An Ottawa-based analyst of unusual ship and plane movements, Steffan Watkins, drew attention to the frequent flights of the 21 Air cargo plane in a series of tweets Thursday.

“All year, they were flying between Philadelphia and Miami and all over the place, but all continental U.S.,” Watkins said in a telephone interview. “Then all of a sudden in January, things changed.”

That’s when the cargo plane began flying to destinations in Colombia and Venezuela on a daily basis, and sometimes multiple times a day, Watkins said. The plane has made close to 40 round-trip flights from Miami International Airport to Caracas and Valencia in Venezuela, and Bogota and Medellin in Colombia since Jan. 11.

The air cargo company involved and its client denied the allegations, but 21 Air is itself linked to a company alleged by Amnesty International to have been involved in a CIA rendition program.

It’s worth noting that Elliott Abrams, the Trump administration’s special envoy to Venezuela, is notorious in part for his role in covering up the US-sponsored smuggling of arms shipments into Nicaragua under the guise of humanitarian aid.
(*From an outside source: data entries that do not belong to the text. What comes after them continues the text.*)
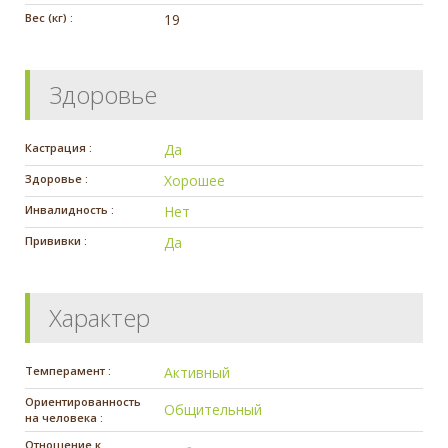
Вес (кг) :
19
Здоровье
Кастрация :
Да
Здоровье :
Хорошее
Инвалидность :
Нет
Прививки :
Да
Характер
Темперамент :
Активный
Ориентированность
Общительный
на человека :
Отношение к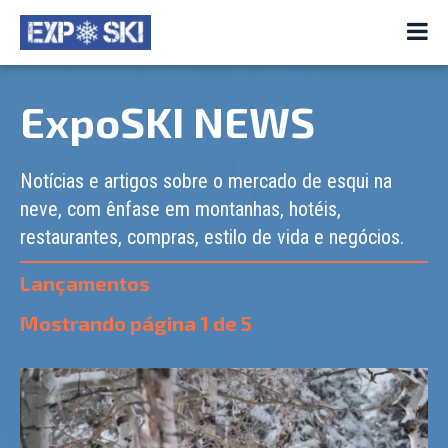
ExpoSKI NEWS
Notícias e artigos sobre o mercado de esqui na
neve, com ênfase em montanhas, hotéis,
restaurantes, compras, estilo de vida e negócios.
Lançamentos
Mostrando página
1
de
5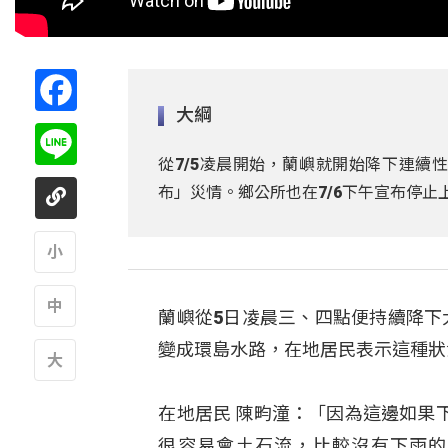
Facebook
大綱
Line
從7/5凌晨開始，蘭嶼就開始降下連續
布」災情。鄉公所也在7/6下午宣布停止
A
蘭嶼從5日凌晨三、四點便持續降下
A
變成環島水路，在地居民表示這種狀
A
在地居民 陳畇潼：「因為這邊如果
很容易會土石流，比較沒有下雨的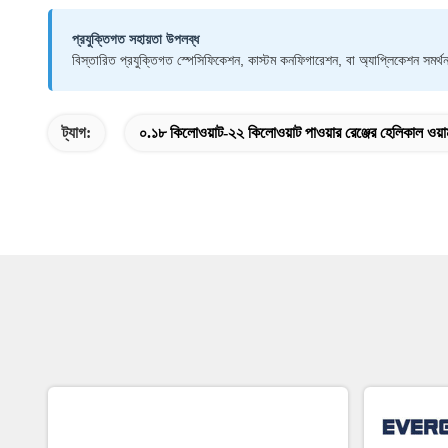
প্রযুক্তিগত সহায়তা উপলব্ধ
বিস্তারিত প্রযুক্তিগত স্পেসিফিকেশন, কাস্টম কনফিগারেশন, বা অ্যাপ্লিকেশন সম
ট্যাগ:
০.১৮ কিলোওয়াট-২২ কিলোওয়াট পাওয়ার রেঞ্জের হেলিকাল ওয়ার্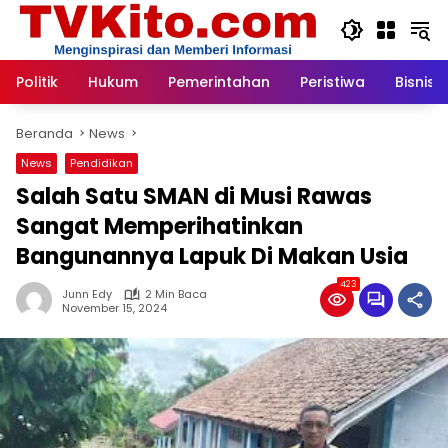
Langsung
ke
konten
Politik
Hukum
Pemerintahan
Peristiwa
Bisnis
Beranda
News
News
Pendidikan
Salah Satu SMAN di Musi Rawas
Sangat Memperihatinkan
Bangunannya Lapuk Di Makan Usia
423
Junn Edy
2 Min Baca
November 15, 2024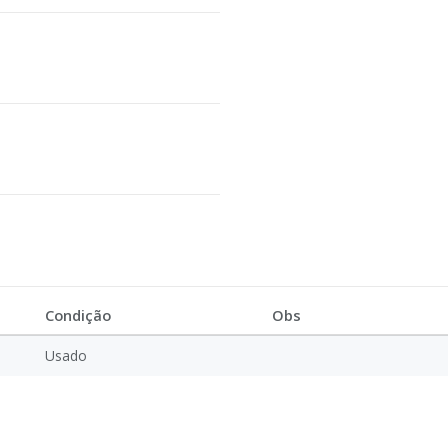
Condição
Obs
Usado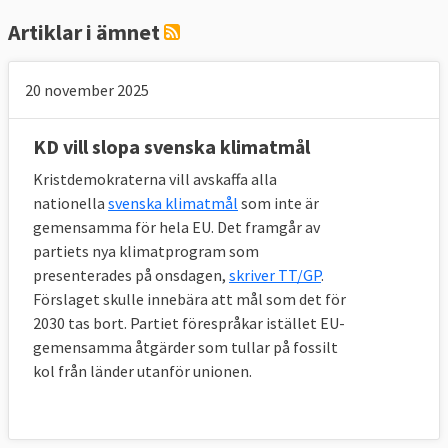
Artiklar i ämnet
20 november 2025
KD vill slopa svenska klimatmål
Kristdemokraterna vill avskaffa alla
nationella
svenska klimatmål
som inte är
gemensamma för hela EU. Det framgår av
partiets nya klimatprogram som
presenterades på onsdagen,
skriver TT/GP
.
Förslaget skulle innebära att mål som det för
2030 tas bort. Partiet förespråkar istället EU-
gemensamma åtgärder som tullar på fossilt
kol från länder utanför unionen.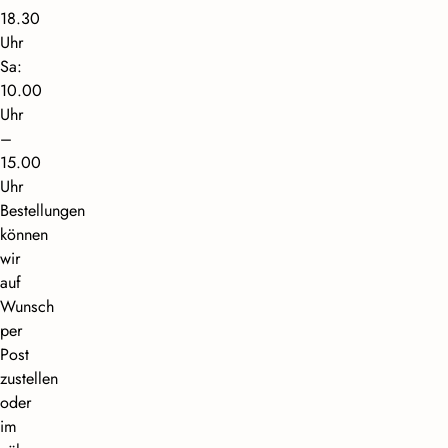
18.30
Uhr
Sa:
10.00
Uhr
–
15.00
Uhr
Bestellungen
können
wir
auf
Wunsch
per
Post
zustellen
oder
im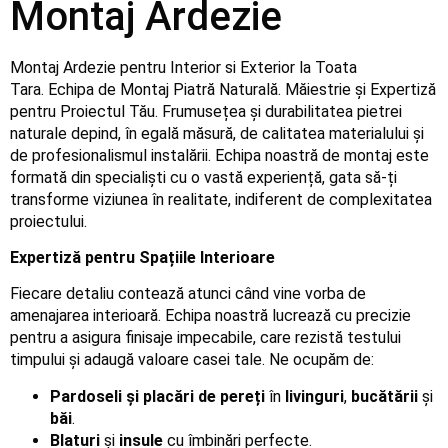
Montaj Ardezie
Montaj Ardezie pentru Interior si Exterior la Toata
Tara. Echipa de Montaj Piatră Naturală. Măiestrie și Expertiză
pentru Proiectul Tău. Frumusețea și durabilitatea pietrei
naturale depind, în egală măsură, de calitatea materialului și
de profesionalismul instalării. Echipa noastră de montaj este
formată din specialiști cu o vastă experiență, gata să-ți
transforme viziunea în realitate, indiferent de complexitatea
proiectului.
Expertiză pentru Spațiile Interioare
Fiecare detaliu contează atunci când vine vorba de
amenajarea interioară. Echipa noastră lucrează cu precizie
pentru a asigura finisaje impecabile, care rezistă testului
timpului și adaugă valoare casei tale. Ne ocupăm de:
Pardoseli și placări de pereți
în
livinguri
,
bucătării
și
băi
.
Blaturi
și
insule
cu îmbinări perfecte.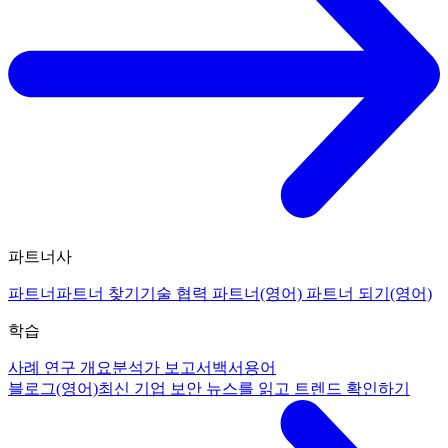
파트너사
파트너
파트너 찾기
기술 협력 파트너(영어)
파트너 되기(영어)
학습
사례 연구 개요
분석가 보고서
백서
용어
블로그(영어)
최신 기업 보안 뉴스를 읽고 트렌드 확인하기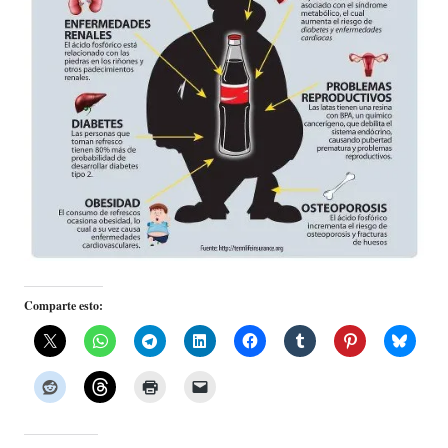
Comparte esto: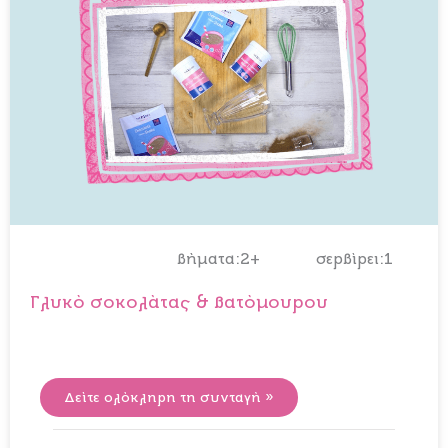
βήματα:2+
σερβίρει:1
Γλυκό σοκολάτας & βατόμουρου
Δείτε ολόκληρη τη συνταγή »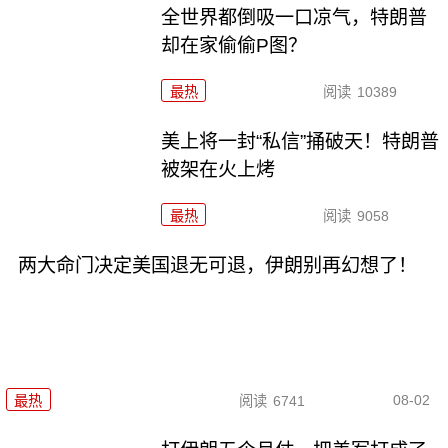
全世界都倒吸一口凉气，特朗普
却在家偷偷P图？
最热
阅读
10389
美上将一封“私信”捅破天！特朗普
被架在火上烤
最热
阅读
9058
两大命门决定美国退无可退，伊朗别再幻想了！
08-02
最热
阅读
6741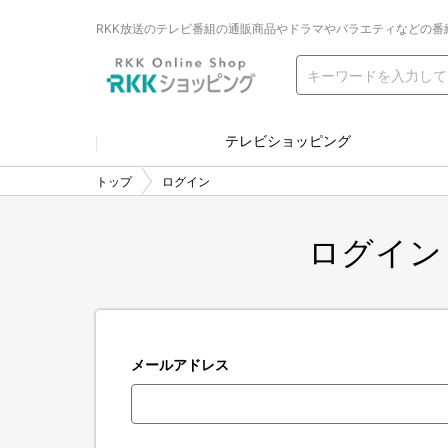
RKK放送のテレビ番組の通販商品やドラマやバラエティなどの番
テレビショッピング
トップ
ログイン
ログイン
メールアドレス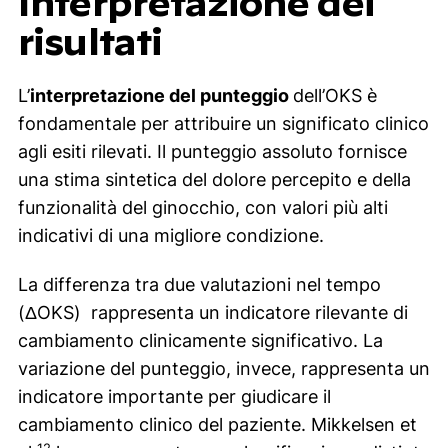
Interpretazione dei
risultati
L’
interpretazione del punteggio
dell’OKS è
fondamentale per attribuire un significato clinico
agli esiti rilevati. Il punteggio assoluto fornisce
una stima sintetica del dolore percepito e della
funzionalità del ginocchio, con valori più alti
indicativi di una migliore condizione.
La differenza tra due valutazioni nel tempo
(ΔOKS) rappresenta un indicatore rilevante di
cambiamento clinicamente significativo. La
variazione del punteggio, invece, rappresenta un
indicatore importante per giudicare il
cambiamento clinico del paziente. Mikkelsen et
12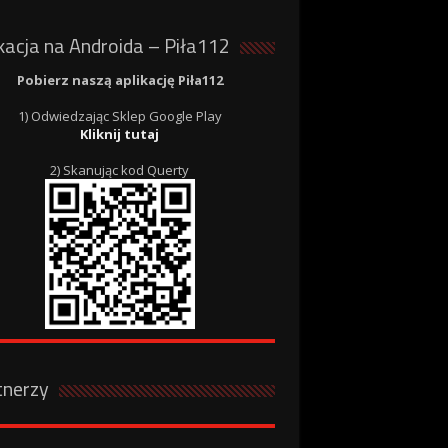
kacja na Androida – Piła112
Pobierz naszą aplikację Piła112
1) Odwiedzając Sklep Google Play
Kliknij tutaj
2) Skanując kod Querty
tnerzy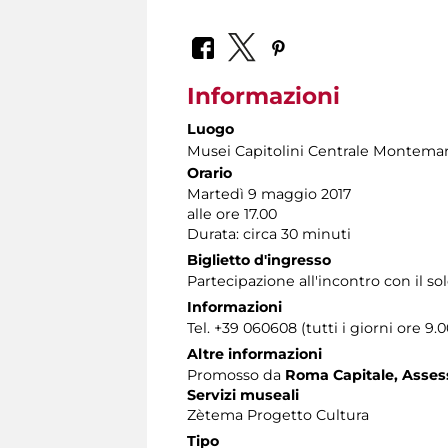
Informazioni
Luogo
Musei Capitolini Centrale Montemar
Orario
Martedì 9 maggio 2017
alle ore 17.00
Durata: circa 30 minuti
Biglietto d'ingresso
Partecipazione all'incontro con il s
Informazioni
Tel. +39 060608 (tutti i giorni ore 9.0
Altre informazioni
Promosso da
Roma Capitale, Assesso
Servizi museali
Zètema Progetto Cultura
Tipo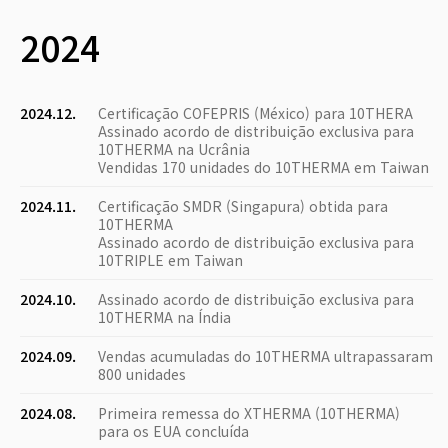
2024
2024.12.
Certificação COFEPRIS (México) para 10THERA
Assinado acordo de distribuição exclusiva para
10THERMA na Ucrânia
Vendidas 170 unidades do 10THERMA em Taiwan
2024.11.
Certificação SMDR (Singapura) obtida para
10THERMA
Assinado acordo de distribuição exclusiva para
10TRIPLE em Taiwan
2024.10.
Assinado acordo de distribuição exclusiva para
10THERMA na Índia
2024.09.
Vendas acumuladas do 10THERMA ultrapassaram
800 unidades
2024.08.
Primeira remessa do XTHERMA (10THERMA)
para os EUA concluída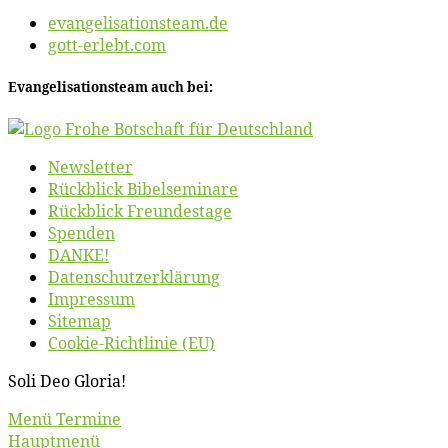
evangelisationsteam.de
gott-erlebt.com
Evan­ge­li­sa­ti­ons­team auch bei:
News­let­ter
Rück­blick Bibelseminare
Rück­blick Freundestage
Spen­den
DANKE!
Daten­schutz­er­klä­rung
Im­pres­sum
Site­map
Coo­kie-Rich­t­­li­­nie (EU)
So­li Deo Gloria!
Scroll
Menü Termine
Up
Hauptmenü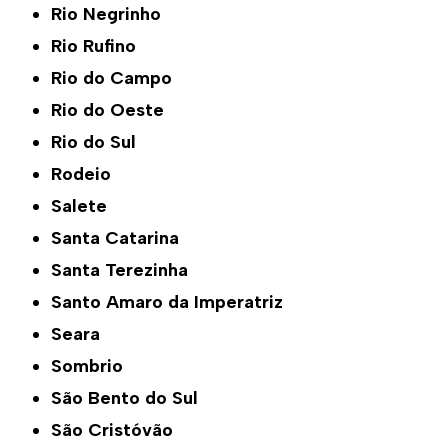
Rio Negrinho
Rio Rufino
Rio do Campo
Rio do Oeste
Rio do Sul
Rodeio
Salete
Santa Catarina
Santa Terezinha
Santo Amaro da Imperatriz
Seara
Sombrio
São Bento do Sul
São Cristóvão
As the Los Angeles Times reported in 1987:

Oliver L. North and other Reagan Administration aides deliberately used a 1986 program of “humanitarian aid” for Nicaraguan rebels to help support the secret effort to deliver military aid to the contras , U.S. officials said Monday…

The aid was administered by the State Department’s Nicaraguan Humanitarian Assistance Office, but officials said that all significant decisions were made by a “Restricted Inter-Agency Group,” consisting of North, Assistant Secretary of State Elliott Abrams and Alan D. Fiers, chief of the CIA’s Central America Task Force.

Underlying all this discussion over humanitarian aid is the devastating impact of US sanctions on Venezuela, which were intensified last month but have been in place for years. As CEPR co-Director Mark Weisbrot wrote at The Intercept:

Though the government’s economic policies have played a role in Venezuela’s woes, the Trump sanctions have made things considerably worse since August 2017, decimating the oil industry and worsening shortages of medicine that have killed many Venezuelans. The Trump sanctions also make it nearly impossible for the government to take the necessary measures to exit from hyperinflation and depression.

Though the U.S. media is quiet on the matter, it’s important to note that the Trump sanctions are both violently immoral — again, they kill people — and illegal. They are prohibited under the Organization of American States Charter, the United Nations Charter, and other international conventions that the U.S. is party to. The sanctions also violate U.S. law, since the U.S. president must state, absurdly, that Venezuela presents “an unusual and extraordinary threat to the national security” of the United States in order to impose these measures.